El café había bajado ya, el aire entró en el recipiente con su habitual bullicio, el café burbujeó y después se calmó. Saqué la parte superior de la cafetera y la puse sobre el escurridor de la tapa.

Serví dos tazas de café y a la suya le agregué una medida de whisky.

– Para usted café puro, Terry.

En la mía puse dos terrones de azúcar y un poco de leche.

En esos momentos ya estaba saliendo de mi embotamiento matutino. No sabía cómo había hecho para abrir la nevera y sacar el recipiente de leche.

Me senté frente a él. No se había movido; estaba apoyado en el rincón, rígido. De pronto, en forma inesperada agachó la cabeza sobre la mesa y comenzó a sollozar.

No prestó atención cuando me incliné sobre la mesa y le saqué la pistola del bolsillo. Era una Mauser 7.65; una belleza. La olfateé, no había disparado con ella. Solté la cámara de los cartuchos; estaba llena. No había nada en la recámara.

Terry levantó la cabeza, vio el café y comenzó a tomarlo lentamente sin mirarme.

– No maté a nadie -dijo.

– Bueno… no recientemente al menos. Y tendría que limpiar la pistola. Me resulta difícil pensar que pueda matar a alguien con esto.

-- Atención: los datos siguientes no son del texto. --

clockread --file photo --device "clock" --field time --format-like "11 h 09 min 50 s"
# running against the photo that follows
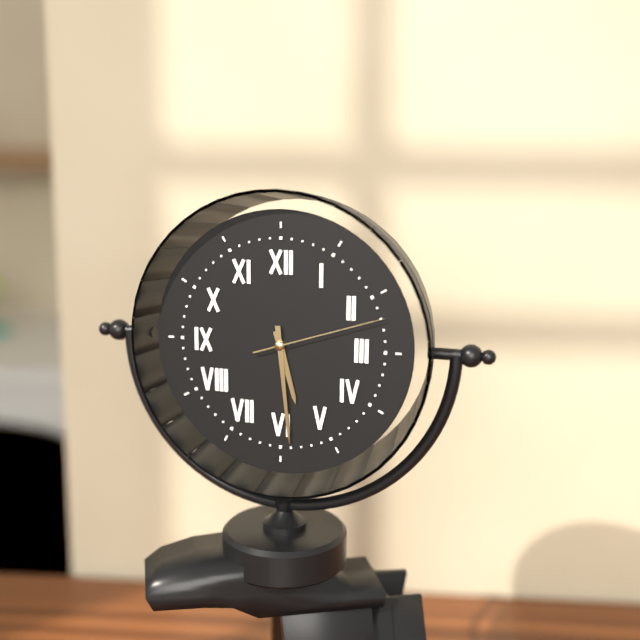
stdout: 5 h 29 min 12 s
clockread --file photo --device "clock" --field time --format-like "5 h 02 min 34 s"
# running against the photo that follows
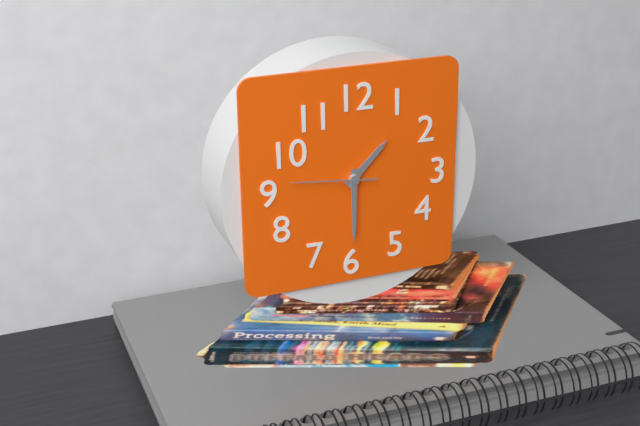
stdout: 1 h 30 min 46 s
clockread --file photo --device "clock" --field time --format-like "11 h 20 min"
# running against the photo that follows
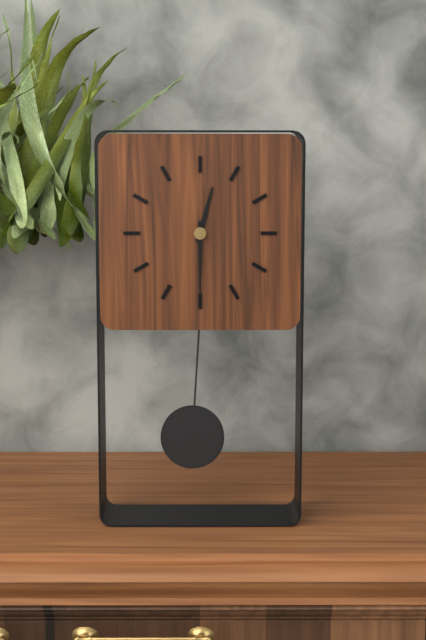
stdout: 12 h 30 min
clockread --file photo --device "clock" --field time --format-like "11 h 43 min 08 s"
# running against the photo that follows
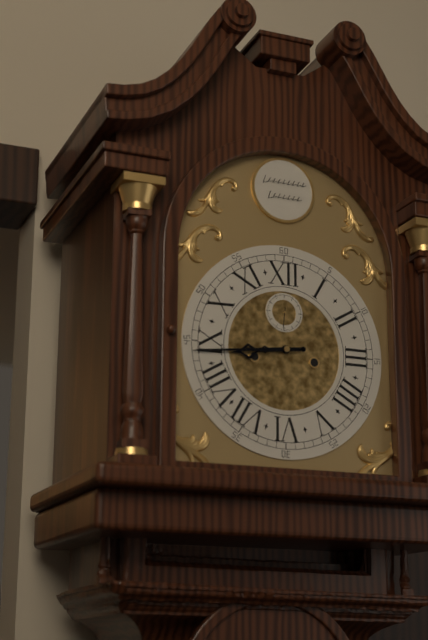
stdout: 8 h 44 min 31 s
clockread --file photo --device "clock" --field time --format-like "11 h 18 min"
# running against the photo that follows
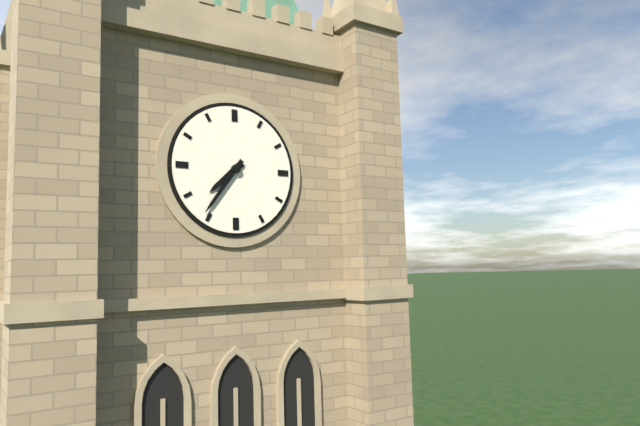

– Le contaré todo -expresó.

– Espere un momento.

Bebí el café lo más rápido que pude, pues estaba muy caliente, y llené la taza de nuevo.

– La cosa es así -le previne-. Tenga mucho cuidado con lo que va a contarme. Si realmente quiere que lo lleve a Tijuana, hay dos cosas que no me debe decir. Una… ¿Me escucha?

Hizo un leve signo de asentimiento. Tenía la vista clavada en la pared, arriba de mi cabeza, con los ojos muy abiertos. Las cicatrices aparecían lívidas, y aunque el rostro parecía blanco como el de un cadáver, resaltaban lo mismo.

– Una -repetí lentamente-, si ha cometido un delito o lo que la ley llama un delito… quiero decir un delito serio; no me cuente nada sobre ello. Dos, si tiene conocimiento de que se ha cometido un delito así, tampoco me lo diga. Al menos si quiere que lo lleve a Tijuana. ¿Está claro?

Me clavó la vista. Sus ojos me enfocaron, pero carecían de vida. Había tomado todo el café, y aunque seguía pálido se sentía fuerte. Le serví otra taza de la misma forma que la anterior.

– Estoy en dificultades -dijo.

– Ya lo sé, pero no quiero saber de qué se trata. Tengo que ganarme la vida y tengo una licencia que proteger.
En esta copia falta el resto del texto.